Background Several publications have reported persistent changes of cognition/earlier cognitive impairment among individuals, especially athletes, with a concussion history, even following a single traumatic brain injury (TBI).
Objective To explore the impact on late-life cognitive performance of TBI experienced during the life-course of seniors residing in Velestino, a Greek agricultural town.
Methods In a health and safety of seniors study, 94 brain injuries, 49 of which were hospital-treated, were reported by all 593 elderly aged 65+ years. The odds of being cognitively impaired, assessed by the Mini-Mental State Examination, among those with a positive TBI history as compared to those without, was calculated after controlling for known confounding factors.
Results The proportion of TBI (hospitalised) among cognitively impaired males was 16.9% (9.7%) and 14.7% (4.9%) among females, whereas for non-impaired males 21.1% (14.8%) and 11.2% (6.0%) among females. The ORs for being cognitively impaired after a TBI was 0.68 (95% CI 0.33 to 1.41, p=0.30) among males and 1.26 (95% CI 0.60 to 2.64, p=0.54) among females; the respective ORs after a hospitalised TBI were 0.78 (95% CI 0.33 to 1.88, p=0.58) and 0.68 (95% CI 0.23 to 1.98, p=0.48).
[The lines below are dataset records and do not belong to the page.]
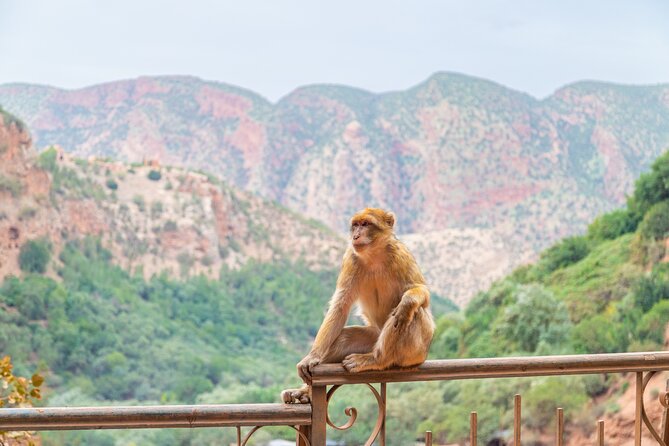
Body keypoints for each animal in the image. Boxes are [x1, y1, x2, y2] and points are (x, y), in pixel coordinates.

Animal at [280, 206, 434, 404]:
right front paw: (312, 357)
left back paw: (377, 359)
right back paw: (304, 392)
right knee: (344, 337)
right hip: (373, 336)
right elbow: (340, 306)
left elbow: (421, 291)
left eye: (366, 224)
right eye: (355, 225)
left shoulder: (402, 255)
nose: (356, 236)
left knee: (412, 313)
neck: (374, 254)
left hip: (415, 351)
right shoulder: (350, 259)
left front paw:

Significance Our results showing lack of association between reported TBI and cognitive impairment in the cross-sectional VELESTINO study need to be compared with those deriving from our ongoing systematic review assessing the frequency and intensity of exposure that might be necessary in order to cause permanent brain lesions and consequently lead to cognitive impairment as it is the case for contact sports professionals, who are sustaining repetitive TBI.